However, I have just remembered that we do say: co chcesz przez to powiedzieć? [literally: what want [you] by this say?] to say _what do you mean (by this)?_ Does that exist in Russian?


----------



## Maroseika

Thomas1 said:


> This what I was thinking about it too some time ago for the very same reason.
> 
> We don't use _want to say_ with a word or inanimate subject.
> However, I have just remembered that we do say: co chcesz przez to powiedzieć? [literally: what want [you] by this say?] to say _what do you mean (by this)?_ Does that exist in Russian?

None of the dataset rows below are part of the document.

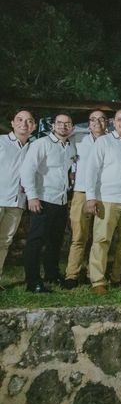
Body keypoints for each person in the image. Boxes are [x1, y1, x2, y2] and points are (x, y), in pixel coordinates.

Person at [20, 112, 76, 293]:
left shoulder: (69, 147)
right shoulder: (41, 144)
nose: (63, 126)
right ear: (53, 126)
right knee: (36, 241)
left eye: (67, 124)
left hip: (60, 200)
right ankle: (32, 281)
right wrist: (32, 196)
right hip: (42, 199)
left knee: (55, 241)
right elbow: (27, 171)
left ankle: (51, 274)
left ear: (72, 128)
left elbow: (66, 171)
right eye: (60, 123)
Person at [84, 109, 121, 295]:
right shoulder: (104, 142)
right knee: (102, 239)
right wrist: (91, 197)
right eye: (120, 120)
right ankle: (97, 280)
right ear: (113, 122)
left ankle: (117, 276)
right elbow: (91, 170)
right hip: (107, 199)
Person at [64, 109, 107, 289]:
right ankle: (72, 274)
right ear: (88, 123)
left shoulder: (111, 141)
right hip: (81, 193)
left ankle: (93, 273)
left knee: (99, 237)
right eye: (92, 119)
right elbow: (67, 159)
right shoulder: (78, 140)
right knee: (79, 235)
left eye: (101, 119)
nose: (97, 122)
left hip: (103, 194)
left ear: (107, 122)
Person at [0, 109, 36, 289]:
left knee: (4, 241)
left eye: (29, 121)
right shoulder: (1, 142)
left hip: (17, 202)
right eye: (20, 120)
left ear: (34, 126)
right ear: (12, 123)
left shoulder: (34, 147)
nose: (24, 124)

Yes, it does: Что ты хочешь этим сказать? And more over: о чем это (нам) говорит = что это значит (lit. what does it say us about = what does it mean). It is widely used  for unanimate things, but it doesn't containthe word "want". Therefore I don't see here any connection with the a/m expressions, nor even same logic; while in other considered languages construction is quite the same: want + say. That is why I still think all of them origin from one source.


----------



## Thomas1

In French, the construction want + say can also be used in the same sense as _co chcesz przez to powiedzieć?_ (this is often asked reproachfully, by the way) is in Polish.
Qu'est-ce que tu veux dire par ça ? (correct me someone if I've made a mistake).

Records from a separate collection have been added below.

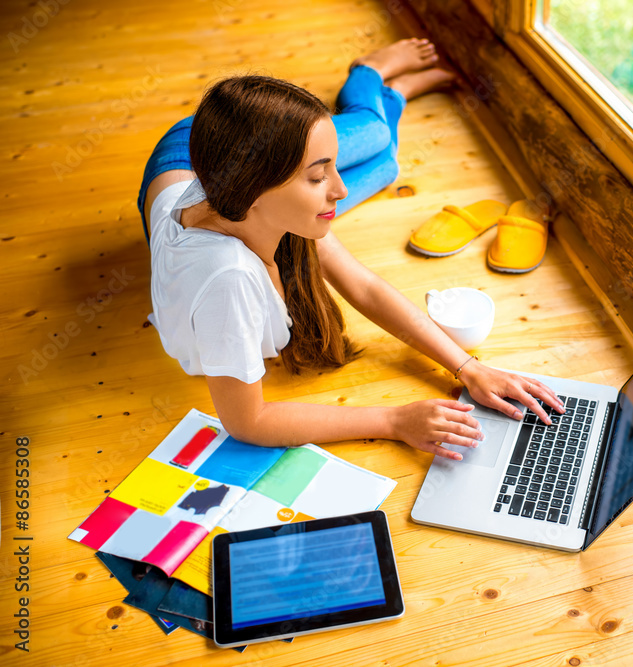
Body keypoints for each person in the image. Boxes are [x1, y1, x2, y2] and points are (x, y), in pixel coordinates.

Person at [137, 38, 564, 459]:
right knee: (382, 149)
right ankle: (375, 76)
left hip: (207, 148)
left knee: (382, 155)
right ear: (256, 189)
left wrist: (468, 368)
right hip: (200, 150)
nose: (338, 190)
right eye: (319, 177)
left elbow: (363, 287)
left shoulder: (250, 201)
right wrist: (393, 422)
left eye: (331, 169)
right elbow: (249, 421)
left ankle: (383, 89)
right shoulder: (227, 281)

The same question can be asked in Polish: co to ma znaczyć? [what is it supposed to mean] (this is even more reporachful than the former, but the meaning is basically the same). Seeing that I infer there may be a logical link between the constructions in question, because they simply mean the same. Please tell me if I missed something. Having said that, I have no idea whether they are of common origin. However, could it have been that first the Romance languages used want + say for people and then the usage  extended to the inanimate subject?


----------



## Cagey

As a side note about the Latin:  The specific combination _volo sibi_ is ungrammatical in Latin.  _volo_ means _I _want/ wish._ sibi_ is the third person indirect reflexive, and would not be used with _volo_. The Latin form would be _volo mihi_ ~ "I want for myself."    

The infinitive form would be _velle sibi_.  I have never seen it used as "mean".  It is not impossible that it was, I suppose.  The form would then be _vult sibi ~ _"It wants for itself._"_


----------